The UK attracted more foreign investment projects than any other country in Europe last year, despite a 19% decline in project numbers across Europe.
According to EY, digital technology remains the leading sector for UK FDI and played a significant role in the country’s year-on-year FDI growth. Last year, in 2023, the UK had ranked second for overall FDI projects in 2023, after France.
UK FDI has grown in recent months on account of a resurgence in digital investment, with the country securing more than a quarter (27%) of all European digital tech projects last year. This is a that has gone up 8.9% from 2022, with London in particular having been touted by EY as the leading European city for digital technology investment.
This news from EY comes in the midst of plenty of big technology organisations investing in countries across Europe, including AWS’ European Sovereign Cloud investment and Microsoft’s billion-dollar investments into several countries across the continent, including Sweden.
Behind the UK, EY cited France as the second leading country for digital technology FDI projects in 2023, securing 135 projects, followed by Germany which received 119 projects.
As the current leading city, London has continued to garner much interest over the last ten years and continues to attract key digital projects. Notable investments include a new Google data centre just outside of the city to support artificial intelligence (AI) growth across the region.
“The UK owes much of its FDI growth this year to a resurgence in digital investment, making the UK something of an outlier in comparison to the Europe-wide trend for declining tech projects,” comments Peter Arnold, EY’s UK Chief Economist. “After a period of relative European dominance between 2016 and 2019, the UK’s tech project was totally disappointed in 2022 as high interest rates cut off access to easy capital and the sector cut costs and contracted globally.”
He adds: “While this pressure eased slightly in 2023, companies investing in tech still faced tighter borrowing conditions and so may have prioritised more established and resilient tech markets, such as the UK, over emerging ones.”

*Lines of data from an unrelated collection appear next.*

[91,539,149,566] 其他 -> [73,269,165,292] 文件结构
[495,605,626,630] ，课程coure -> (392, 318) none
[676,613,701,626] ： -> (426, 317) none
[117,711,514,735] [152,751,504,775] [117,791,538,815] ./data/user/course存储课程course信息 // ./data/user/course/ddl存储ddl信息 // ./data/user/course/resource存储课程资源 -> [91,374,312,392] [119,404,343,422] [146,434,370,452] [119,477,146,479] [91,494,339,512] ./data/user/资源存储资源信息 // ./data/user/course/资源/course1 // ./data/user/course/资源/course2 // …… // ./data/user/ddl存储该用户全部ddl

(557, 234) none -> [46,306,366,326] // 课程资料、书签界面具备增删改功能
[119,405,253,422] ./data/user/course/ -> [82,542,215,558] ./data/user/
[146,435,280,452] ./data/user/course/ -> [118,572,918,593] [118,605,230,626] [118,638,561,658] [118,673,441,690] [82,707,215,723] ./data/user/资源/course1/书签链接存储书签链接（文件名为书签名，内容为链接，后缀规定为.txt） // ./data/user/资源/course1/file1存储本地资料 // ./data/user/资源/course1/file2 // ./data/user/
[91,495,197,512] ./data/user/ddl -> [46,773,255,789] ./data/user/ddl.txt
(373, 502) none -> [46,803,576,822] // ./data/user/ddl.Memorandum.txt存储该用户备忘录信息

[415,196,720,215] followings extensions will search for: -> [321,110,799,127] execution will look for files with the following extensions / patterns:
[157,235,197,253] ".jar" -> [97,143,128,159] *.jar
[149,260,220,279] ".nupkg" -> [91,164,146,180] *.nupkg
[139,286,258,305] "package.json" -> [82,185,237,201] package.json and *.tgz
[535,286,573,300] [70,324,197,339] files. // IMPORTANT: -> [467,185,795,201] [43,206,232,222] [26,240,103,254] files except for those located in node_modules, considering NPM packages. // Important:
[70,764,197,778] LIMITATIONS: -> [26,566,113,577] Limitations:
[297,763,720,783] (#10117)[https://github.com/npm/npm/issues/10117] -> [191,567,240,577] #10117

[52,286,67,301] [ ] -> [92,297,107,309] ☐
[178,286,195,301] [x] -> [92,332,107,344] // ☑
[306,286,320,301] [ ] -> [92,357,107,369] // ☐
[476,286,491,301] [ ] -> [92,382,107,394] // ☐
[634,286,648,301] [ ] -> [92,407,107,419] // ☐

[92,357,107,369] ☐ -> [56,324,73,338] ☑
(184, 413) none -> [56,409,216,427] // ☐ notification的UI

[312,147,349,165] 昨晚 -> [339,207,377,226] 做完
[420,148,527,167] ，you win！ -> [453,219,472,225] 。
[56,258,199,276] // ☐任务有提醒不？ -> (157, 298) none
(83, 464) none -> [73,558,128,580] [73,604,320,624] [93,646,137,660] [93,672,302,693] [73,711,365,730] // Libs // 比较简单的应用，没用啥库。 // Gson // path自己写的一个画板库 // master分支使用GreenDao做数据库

The UK holds a strong position as a leading global technology hub and continues to contribute to cutting-edge fields, including AI, fintech and cybersecurity operations. Amongst this resides a range of startups, world-leading universities and a highly skilled talent pool and, as EY UK&I Managing Partner Rob Atkinson explains, the country is only continuing to attract inward and overseas investment.
“This creates employment opportunities and contributes to economic growth,” Rob says. “The UK provides fertile ground for tech companies to thrive, thanks in part to the strong collaboration between the public and private sectors. Maintaining this collaborative environment is essential if the UK is to remain competitive with other leading global destinations and offer a supportive, attractive place to do business.”
The United States (US) was the leading source of digital technology investment into the UK in 2023, contributing 50 projects. This was followed by India (36 projects) and Australia (13 projects).
Overall, EY finds that other projects across Europe are starting to decline, with the continent recording a 4% year-on-year decline – the lowest FDI total since 2020, which was 11% lower than its pre-pandemic level.